▶ Text to read
<<<<

Elawyers Elawyers
Washington| Change

Gerber v. Longboat Harbour North Condominium, 89-230-CIV-T-17(C) (1989)

Court: District Court, M.D. Florida Number: 89-230-CIV-T-17(C) Visitors: 20
Judges: Kovachevich
Filed: Nov. 17, 1989
Latest Update: Feb. 12, 2020
Summary: 724 F. Supp. 884 (1989) Allen J. GERBER and Doris Pickett, Plaintiffs, v. LONGBOAT HARBOUR NORTH CONDOMINIUM, INC., Defendant. No. 89-230-CIV-T-17(C). United States District Court, M.D. Florida, Tampa Division. November 17, 1989. *885 James J. Boczar, P.A., Simon Rosin, P.A., and Paul L. Wean, Trial Counsel, Becker, Poliakoff & Streitfeld, P.A., Sarasota, Fla., for plaintiffs. ORDER KOVACHEVICH, District Judge. This cause is before the Court upon Defendant's motion to dismiss pursuant to Fed.R.C
More
724 F. Supp. 884 (1989)

Allen J. GERBER and Doris Pickett, Plaintiffs,
v.
LONGBOAT HARBOUR NORTH CONDOMINIUM, INC., Defendant.

No. 89-230-CIV-T-17(C).

United States District Court, M.D. Florida, Tampa Division.

November 17, 1989.

*885 James J. Boczar, P.A., Simon Rosin, P.A., and Paul L. Wean, Trial Counsel, Becker, Poliakoff & Streitfeld, P.A., Sarasota, Fla., for plaintiffs.

ORDER

KOVACHEVICH, District Judge.

This cause is before the Court upon Defendant's motion to dismiss pursuant to Fed.R.Civ.P. 12(b)(6), Plaintiff's response thereto, and both parties cross-motions for summary judgment. Additionally, the Court ordered both parties to rebrief the issues presented. Those briefs are also before the Court.

Conley v. Gibson, 355 U.S. 41, 78 S. Ct. 99, 2 L. Ed. 2d 80 (1957) established the principle that a complaint should not be dismissed for failure to state a claim unless the plaintiff can prove no set of facts which would entitle him to relief. This exacting standard has long been a staple of federal practice and is supported by hundreds of cases. Equally well supported is the dictate that, when evaluating a motion to dismiss, the trial court must view the complaint in the light most favorable to the plaintiff. Scheuer v. Rhodes, 416 U.S. 232, 94 S. Ct. 1683, 40 L. Ed. 2d 90 (1947).

>>>>

[Collected data entries]
<<<<

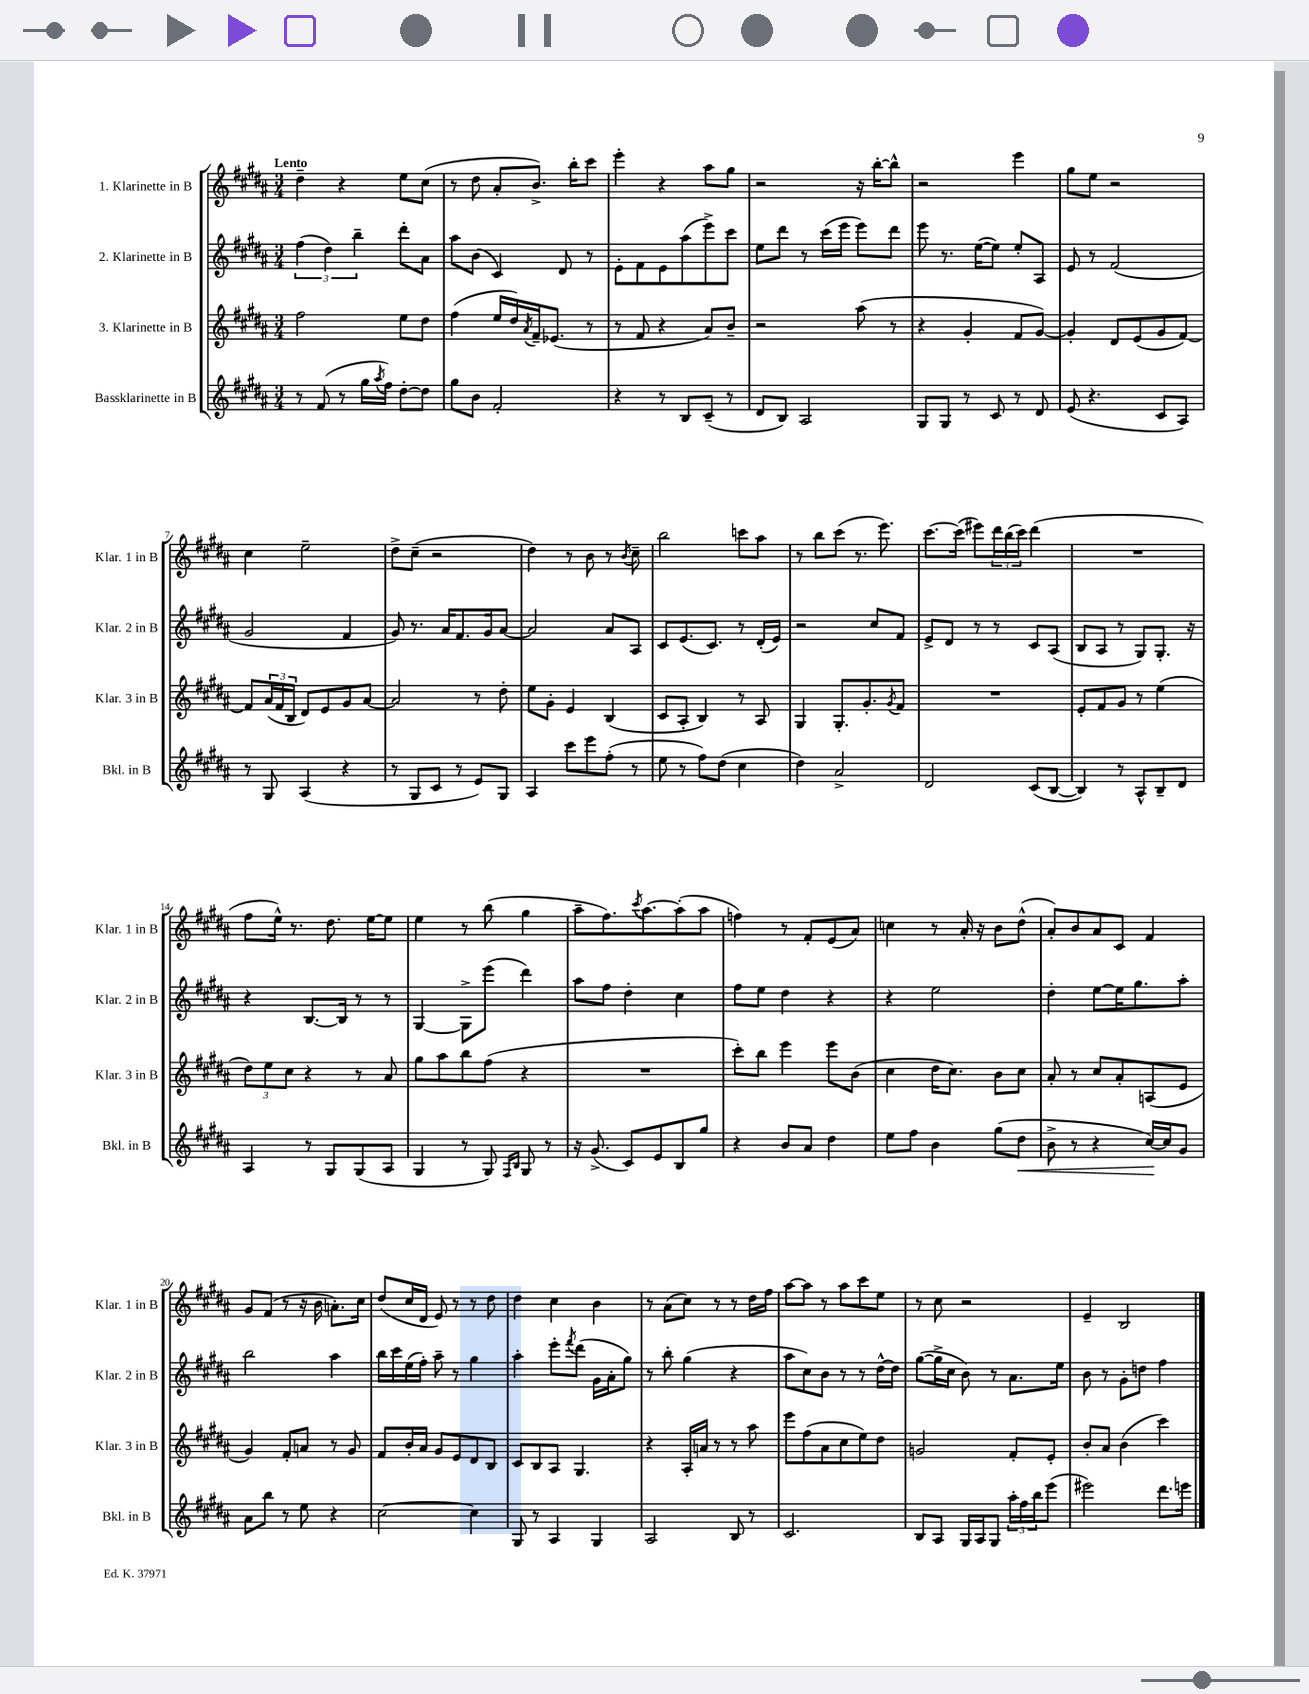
<<
\new StaffGroup <<
\new Staff = "s0" \with { instrumentName = "1. Klarinette in B" shortInstrumentName = "Klar. 1 in B" } {
    \clef treble \key b \major \numericTimeSignature \time 3/4 \tempo "Lento"
    dis''4-- r4 e''8 cis''8( |
    r8 dis''8 ais'8-. b'8.->) b''16-. cis'''8 |
    e'''4-. r4 ais''8 gis''8 |
    r2 r16 b''16~-. b''8-^ |
    r2 e'''4 |
    gis''8 e''8 r2 |
    cis''4 e''2-- |
    dis''8-> cis''8--( r2 |
    dis''4) r8 b'8 r8 \acciaccatura { b'8 } cis''8-- |
    b''2 c'''8 ais''8 |
    r8 b''8 cis'''8( r8. e'''8.) |
    cis'''8.~ cis'''16( eis'''8) \tuplet 3/2 { dis'''16 b''16( cis'''16) } dis'''4( |
    R2. |
    fis''8 e''16-^) r8. dis''8. e''16~ e''8 |
    e''4 r8 b''8( gis''4 |
    ais''8-- fis''8.) \acciaccatura { cis'''8 } ais''8.~ ais''8-.( ais''8 |
    f''4) r8 fis'8-. e'8( ais'8) |
    c''4 r8 ais'16-. r16 b'8 dis''8-^( |
    ais'8-.) b'8 ais'8 cis'8 fis'4 |
    gis'8 fis'8( r8 r16 b'16 a'8.-.) cis''16 |
    dis''8( cis''16 dis'16 e'8) r8 r8 dis''8 |
    dis''4 cis''4 b'4 |
    r8 ais'8( cis''8) r8 r8 dis''16 fis''16 |
    ais''8~ ais''8 r8 ais''8 cis'''8 e''8 |
    r8 cis''8 r2 |
    e'4-- b2 \bar "|." |
}
\new Staff = "s1" \with { instrumentName = "2. Klarinette in B" shortInstrumentName = "Klar. 2 in B" } {
    \clef treble \key b \major \numericTimeSignature \time 3/4
    \tuplet 3/2 { fis''4( dis''4) b''4-- } dis'''8-. ais'8 |
    ais''8 b'8( cis'4) dis'8 r8 |
    e'8-. fis'8 e'8 ais''8( e'''8->) cis'''8 |
    e''8 dis'''8 r8 cis'''16( e'''16 e'''8) dis'''8 |
    e'''8 r8. e''16~( e''8) e''8-. ais8 |
    e'8 r8 fis'2( |
    gis'2 fis'4 |
    gis'8) r8. ais'16 fis'8. gis'16 ais'8~ |
    ais'2 ais'8 ais8 |
    cis'8 e'8.( cis'8.) r8 dis'16-.( e'16) |
    r2 cis''8 fis'8 |
    e'8-> dis'8 r8 r8 cis'8 ais8( |
    b8 ais8 r8 gis8) gis8.-. r16 |
    r4 b8.~ b16 r8 r8 |
    gis4~ gis8-> e'''8( dis'''4) |
    ais''8 fis''8 dis''4-. cis''4 |
    fis''8 e''8 dis''4 r4 |
    r4 e''2 |
    dis''4-. e''8~ e''16 gis''8. ais''8-. |
    b''2 ais''4 |
    b''16 cis'''16 e''16( fis''16-.) ais''8-- r8 gis''4 |
    ais''4-. e'''8-. \acciaccatura { fis'''8 } dis'''8( gis'16 ais'16-. gis''8) |
    r8 b''8-. gis''4( r4 |
    ais''8 cis''8) b'8 r8 r8 dis''16~-^ dis''16 |
    gis''8~( gis''16-> cis''16 b'8) r8 ais'8. e''16 |
    b'8 r8 gis'8-. d''8 fis''4 \bar "|." |
}
\new Staff = "s2" \with { instrumentName = "3. Klarinette in B" shortInstrumentName = "Klar. 3 in B" } {
    \clef treble \key b \major \numericTimeSignature \time 3/4
    fis''2 e''8 dis''8 |
    fis''4( e''16 dis''16) \acciaccatura { ais'8 } fis'16-- ees'8.( r8 |
    r8 fis'8 r4 ais'8) b'8-- |
    r2 ais''8( r8 |
    r4 gis'4-. fis'8 gis'8~) |
    gis'4-. dis'8 e'8( gis'8 fis'8~) |
    fis'8 \tuplet 3/2 { ais'16( fis'16 b16 } dis'8) e'8 gis'8 ais'8~ |
    ais'2 r8 dis''8-. |
    e''8 gis'8-. e'4 b4( |
    cis'8 ais8-. b4) r8 ais8 |
    gis4 gis8.-. gis'8.-. \acciaccatura { gis'8 } fis'8 |
    R2. |
    e'8-. fis'8 gis'8 r8 e''4( |
    \tuplet 3/2 { dis''8) e''8 cis''8 } r4 r8 ais'8 |
    gis''8 ais''8 b''8 fis''8( r4 |
    R2. |
    cis'''8-.) b''8 e'''4 e'''8 b'8( |
    cis''4 dis''16 cis''8.) b'8 cis''8 |
    ais'8-. r8 cis''8 ais'8-. a8( e'8 |
    gis'4) fis'8-. a'8 r8 gis'8 |
    fis'8 b'16-. ais'16 gis'8 e'8 dis'8 b8 |
    cis'8 b8 ais8 gis4. |
    r4 ais16-. a'16 r8 r8 ais''8 |
    e'''8 fis''8( ais'8 cis''8 e''8) dis''8 |
    g'2 fis'8-. e'8-. |
    b'8-. ais'8 b'4( cis'''4) \bar "|." |
}
\new Staff = "s3" \with { instrumentName = "Bassklarinette in B" shortInstrumentName = "Bkl. in B" } {
    \clef treble \key b \major \numericTimeSignature \time 3/4
    r8 fis'8( r8 gis''16 \acciaccatura { ais''8 } fis''16) dis''8~-. dis''8 |
    gis''8 b'8 fis'2-. |
    r4 r8 b8 cis'8--( r8 |
    dis'8 b8) ais2 |
    gis8 gis8 r8 cis'8 r8 dis'8 |
    e'8( r4. cis'8 ais8) |
    r8 gis8 ais4( r4 |
    r8 gis8 cis'8 r8 e'8) gis8 |
    ais4 cis'''8 e'''8 fis''8-.( r8 |
    e''8 r8 fis''8) dis''8( cis''4 |
    dis''4) ais'2-> |
    dis'2 cis'8( b8~ |
    b4) r8 ais8-^ b8-- dis'8 |
    ais4 r8 gis8 gis8( ais8 |
    gis4 r8 gis8) \grace { fis16 b16 } gis8 r8 |
    r16 gis'8.->( cis'8) e'8 b8 gis''8 |
    r4 b'8 ais'8 dis''4 |
    e''8 fis''8 b'4 gis''8( dis''8\< |
    b'8-> r8 r4 cis''16~\!) cis''16 gis'8 |
    ais'8 b''8 r8 e''8 r4 |
    cis''2~ cis''4 |
    gis8 r8 ais4 gis4 |
    ais2 b8 r8 |
    cis'2. |
    b8 ais8 gis16 ais16 gis8 \tuplet 3/2 { ais''16-. fis''16 b''16 } e'''8( |
    eis'''2) dis'''8. e'''16 \bar "|." |
}
>>
>>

>>>>

▶ What to do
1. Answer these questions about the court order:
(a) Which district judge issued the order?
(b) In what city are the plaintiffs' counsel located?
(c) Which case established that a complaint should not be dismissed unless the plaintiff can prove no set of facts entitling him to relief?
2. Please carry on writing the court order, starting right after its final sentence.

▶ Results for the exercise
1.
(a) Kovachevich
(b) Sarasota, Florida
(c) Conley v. Gibson

2.
This circuit clearly holds that summary judgment should only be entered when the moving party has sustained its burden of showing the absence of a genuine issue as to any material fact when all the evidence is viewed in the light most favorable to the nonmoving party. Sweat v. Miller Brewing Co., 708 F.2d 655 (11th Cir.1983). All doubt as to the existence of a genuine issue of material fact must be resolved against the moving party. Hayden v. First National Bank of Mt. Pleasant, 595 F.2d 994, 996-97 (5th Cir.1979)[1], quoting Gross v. Southern Railroad Co., 414 F.2d 292 (5th Cir.1969). Factual disputes preclude summary judgment.

The Supreme Court of the United States held, in Celotex Corp. v. Catrett, 477 U.S. 317, 106 S. Ct. 2548, 91 L. Ed. 2d 265 (1986):

In our view the plain language of Rule 56(c) mandates the entry of summary judgment, after adequate time for discovery and upon motion, against a party who fails to establish the existence of an element essential to that party's case, and on which that party will bear the burden of proof at trial.

Id., 477 U.S. at 322, 106 S. Ct. at 2552, 91 L.Ed.2d at 273.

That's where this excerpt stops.